— start TEXT —

1980-VIL-24-SC-DT
Equivalent Citation: [1980] 124 ITR 40 (SC), 1980 AIR 1271, 1980 (3) SCR 1122, 1980 (0) Suppl. SCC 166
Supreme Court of India
C.A. 2752 OF 1972
Date: 08.05.1980
COMMISSIONER OF INCOME-TAX, PATIALA
Vs
PIARA SINGH
BENCH
Judge(s) : P. N. BHAGWATI., V. D. TULZAPURKAR. and R. S. PATHAK.
JUDGMENT
The judgment of the court was delivered by
PATHAK J.-Is a smuggler, who is taxed on his income from smuggling under the Indian I.T. Act, 1922, entitled to a deduction under s. 10(1) of the Act on account of the confiscation of currency notes employed in the smuggling activity ?
The respondent, Piara Singh, was apprehended in September, 1958, by the Indian Police while crossing the Indo-Pakistan border into Pakistan. A sum of Rs. 65,500 in currency notes was recovered from his person. On interrogation he stated that he was taking the currency notes to Pakistan to enable him to purchase gold in that country with a view to smuggling it into India. The Collector of Central Excise and Land Customs ordered the confiscation of the currency notes.
The ITO now took proceedings under the Indian I.T. Act, 1922, for assessing the assessee's income and determining his tax liability. He came to the finding that out of Rs. 65,500 an amount of Rs. 60,500 constituted the income of the assessee from undisclosed sources. An appeal by the assessee was dismissed by the AAC. In second appeal before the Income-tax Appellate Tribunal, the assessee represented that if he was regarded as engaged in the business of smuggling gold he was entitled to a deduction under s. 10(1) of the Indian I.T. Act of the entire sum of Rs. 65,500 as a loss incurred in the business on the confiscation of the currency notes. The Tribunal upheld the claim for deduction. It proceeded on the basis that the assessee was carrying on a regular smuggling activity which consisted of taking currency notes out of India and exchanging them with gold in Pakistan which was later smuggled into India. At the instance of the revenue, a reference was made to the High Court of Punjab and Haryana on the following question :
" Whether, on the facts and in the circumstances of the case, the loss of Rs. 65,500 arising from the confiscation of the currency notes was and allowable deduction under section 10(1) of the Indian Income-tax Act, 1922 ? "
The High Court answered the question in the affirmative.
And now this appeal by the revenue.
In our judgment, the High Court is right. The I.T. authorities found that the assessee was carrying on the business of smuggling. They held that he was, therefore, liable to income-tax on the income from that business. On the basis that such income was taxable, the question is whether the confiscation of the currency notes entitles the assessee to, the deduction claimed. The currency notes carried by the across the border constituted the means for acquiring gold in Pakistan, which gold he subsequently sold in India at a profit. The currency notes were necessary for acquiring the gold. The carriage of currency notes across the border was an essential part of the smuggling operation. If the activity of smuggling can be regarded as a business, those who are carrying on that business must be deemed to be aware that a necessary incident involved in the business is detection by the customs authorities and the consequent confiscation of the currency notes. It is an incident as predictable in the course of carrying on the activity as any other feature of it. Having regard to the nature of the activity possible detection by the customs authorities constitutes a normal feature integrated into all that is implied and involved in it. The confiscation of the currency notes is a loss occasioned in pursuing the business; it is a loss in much the same way as if the currency notes had been stolen or dropped on the way while carrying on the business. It is a loss which springs directly from the carrying on of the business and is incidental to it. Applying the principle laid down by this court in Badridas Daga v. CIT [1958] 34 ITR 10, the deduction must be allowed.

— end TEXT —

:: CHALLENGE ::
In the judgment above, turn the paragraph beginning "The respondent, Piara Singh, was apprehended" into a short bulleted list that keeps its main facts.

— start GIVEN DATA —

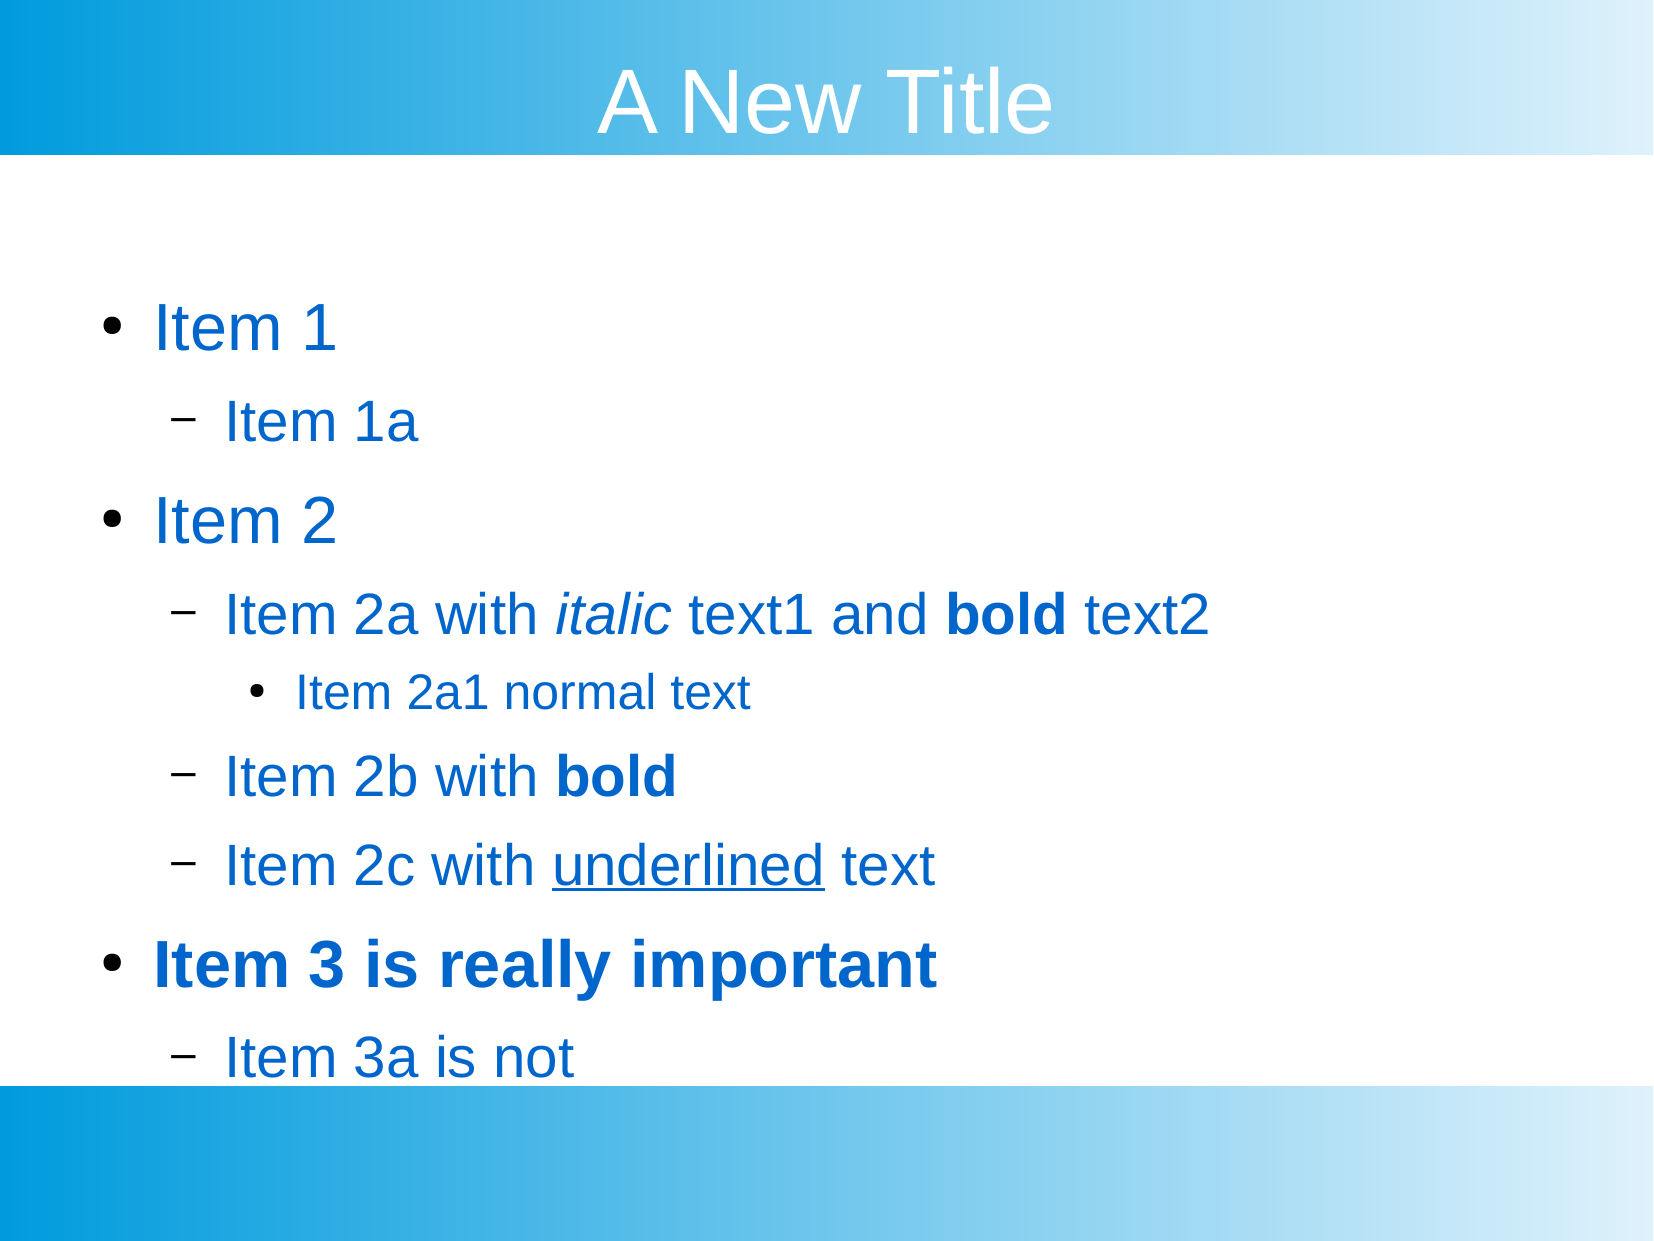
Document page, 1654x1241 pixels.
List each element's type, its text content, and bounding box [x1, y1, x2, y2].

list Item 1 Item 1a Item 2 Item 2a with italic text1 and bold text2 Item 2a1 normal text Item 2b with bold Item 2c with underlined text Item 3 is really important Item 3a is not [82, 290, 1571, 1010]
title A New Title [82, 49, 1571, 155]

— end GIVEN DATA —

:: FULL ANSWER ::
- In September 1958, the Indian Police caught Piara Singh crossing the Indo-Pakistan border into Pakistan.
- They found Rs. 65,500 in currency notes on him.
- When questioned, he said he was taking the notes to Pakistan to buy gold there and smuggle it into India.
- The Collector of Central Excise and Land Customs ordered the notes confiscated.